What a powerful set of responses. Thanks everybody.
How many of us watch Xfactor/Pop Idol and deride it. Yet much of what happens in Startups is the same - promising immense wealth and fame for little effort. We're being sold a dream. And for the same reason - so others can make money from our efforts.
Most startups aren't going to be the next Google, Facebook or Uber. They're either going to fail or settle down as small businesses, making a living for the founders and filling a niche in their sector. So why do we force them through the same accelerator/VC system as the big boys?
And 99% of startups don't even get started. The person/people with the idea look at the lifestyle, the risk, the hurdles and decide - not for me. Fear - perhaps. But Startups aren't for everyone. Would the idea would be better off with someone with the skills and connections to make it work? Perhaps knowledge trumps passion! After all most of us work everyday to bring someone else's idea to market.
Are Accelerators failing these startups? Many are focused on the quick buck - connecting the fledgling company into their systems, polishing it up and selling it on. Many don't provide what we see as basic help. And many mentors are just old guys in big companies who are fond of their own voice. Are Accelerators part of our business model, or us part of theirs?
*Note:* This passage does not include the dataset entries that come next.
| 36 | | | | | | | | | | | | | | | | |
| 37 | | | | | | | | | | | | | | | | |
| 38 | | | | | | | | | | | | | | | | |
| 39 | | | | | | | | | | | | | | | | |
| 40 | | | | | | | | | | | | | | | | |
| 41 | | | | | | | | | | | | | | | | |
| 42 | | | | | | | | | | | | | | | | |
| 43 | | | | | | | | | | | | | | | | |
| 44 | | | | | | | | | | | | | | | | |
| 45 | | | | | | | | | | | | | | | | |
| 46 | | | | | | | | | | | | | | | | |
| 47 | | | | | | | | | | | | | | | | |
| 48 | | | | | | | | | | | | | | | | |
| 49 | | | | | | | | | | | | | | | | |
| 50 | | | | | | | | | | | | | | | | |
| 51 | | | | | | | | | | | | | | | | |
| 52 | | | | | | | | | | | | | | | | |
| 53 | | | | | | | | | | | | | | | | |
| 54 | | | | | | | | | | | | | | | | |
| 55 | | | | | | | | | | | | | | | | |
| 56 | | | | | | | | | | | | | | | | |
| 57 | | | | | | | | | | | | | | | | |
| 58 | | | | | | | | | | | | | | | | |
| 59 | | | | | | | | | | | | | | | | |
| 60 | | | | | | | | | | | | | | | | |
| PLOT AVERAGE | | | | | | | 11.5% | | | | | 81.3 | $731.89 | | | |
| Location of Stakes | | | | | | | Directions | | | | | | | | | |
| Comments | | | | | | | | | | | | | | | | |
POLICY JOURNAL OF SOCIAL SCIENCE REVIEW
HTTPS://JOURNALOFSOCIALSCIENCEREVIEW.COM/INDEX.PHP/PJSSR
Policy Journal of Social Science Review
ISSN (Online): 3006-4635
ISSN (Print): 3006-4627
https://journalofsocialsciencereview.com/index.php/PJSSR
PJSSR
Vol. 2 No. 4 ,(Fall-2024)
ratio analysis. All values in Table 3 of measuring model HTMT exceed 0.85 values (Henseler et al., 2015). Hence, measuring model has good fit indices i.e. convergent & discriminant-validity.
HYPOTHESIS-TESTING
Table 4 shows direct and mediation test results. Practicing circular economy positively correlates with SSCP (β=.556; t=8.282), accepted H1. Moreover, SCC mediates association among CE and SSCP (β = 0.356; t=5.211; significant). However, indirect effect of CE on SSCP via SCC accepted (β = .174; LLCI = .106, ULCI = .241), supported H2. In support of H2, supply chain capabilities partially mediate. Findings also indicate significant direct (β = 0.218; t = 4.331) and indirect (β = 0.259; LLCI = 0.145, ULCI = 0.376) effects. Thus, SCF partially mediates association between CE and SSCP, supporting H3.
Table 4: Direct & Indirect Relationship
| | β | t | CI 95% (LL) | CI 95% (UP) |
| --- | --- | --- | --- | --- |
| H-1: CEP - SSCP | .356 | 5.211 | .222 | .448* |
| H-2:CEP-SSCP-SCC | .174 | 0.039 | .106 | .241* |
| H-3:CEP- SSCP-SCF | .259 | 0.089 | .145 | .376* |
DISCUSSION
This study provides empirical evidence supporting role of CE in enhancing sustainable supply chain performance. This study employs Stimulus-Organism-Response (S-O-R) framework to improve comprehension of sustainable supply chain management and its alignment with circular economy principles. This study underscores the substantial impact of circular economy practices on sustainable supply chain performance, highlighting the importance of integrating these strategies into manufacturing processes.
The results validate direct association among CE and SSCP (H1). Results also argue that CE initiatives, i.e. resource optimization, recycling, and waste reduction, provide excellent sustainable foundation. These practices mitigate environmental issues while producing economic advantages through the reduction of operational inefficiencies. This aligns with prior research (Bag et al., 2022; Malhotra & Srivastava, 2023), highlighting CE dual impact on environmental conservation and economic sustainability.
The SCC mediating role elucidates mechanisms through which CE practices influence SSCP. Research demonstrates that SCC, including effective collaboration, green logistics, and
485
And are we stuck in the industrial age? Product first, with customers seen as remote creatures whose only role is to provide revenue. When you put in business plans, investors seem happy to pay for product, but not for market development, people or connections. Perhaps they don't like assets that walk out the door at night.
Another industrial age mindset underpins University Spinout Innovation. Here it seems to take several years just to get IP and ten years to build a company. IP is the holy grail - with Oxford, for example, taking 50% of equity. Is this holding innovation back - almost certainly! Contrast it with modern business where product lifecycles are measured in months and the whole corporate business model changes every five years or so.
And the whole system seems so wasteful. When I was in Business Process, we worked out that there were only 5 core business processes - everything else was a variation on those five. In the same way most startups are creating a market to connect buyers and sellers, a social network for groups to interact or a product for sale/rental/lease. Do they all need to create these systems from scratch? Do we really need a code mountain with lots of developers working away with the same programmes to independently create the same functionality? Isn't that all a bit infinite monkeys and Shakespeare?
We need a system to:
Unearth small ideas and bring them to market, either as small companies or as products in a portfolio.
Allow inventors to pass ideas on to others with the skills and connections to make them happen, while still retaining a stake.
Stop startups from having to reinvent the wheel by setting up technology platforms, marketing systems and supply chains from scratch, instead creating a sort of platform as a service they can simply plug into.
I believe if we did this we would increase the number of startup ideas coming to market by at least 10x, reduce chances of failure by 10x and reduce the cost of a startup by 10x. 10x10x10x seems pretty good to me.
Last but not least, by sharing these ideas around between all of us assisting startups, we'd stop our own wasteful reinvention of the wheel. Any takers?
PS: I'll be contacting several of you offline to collaborate. Please don't see this as preaching - but a set of ideas everyone can build on. And I urge everyone to look at what LanVy Nugen is up to - perhaps we can create craft startups and collaborate to bring their products to market.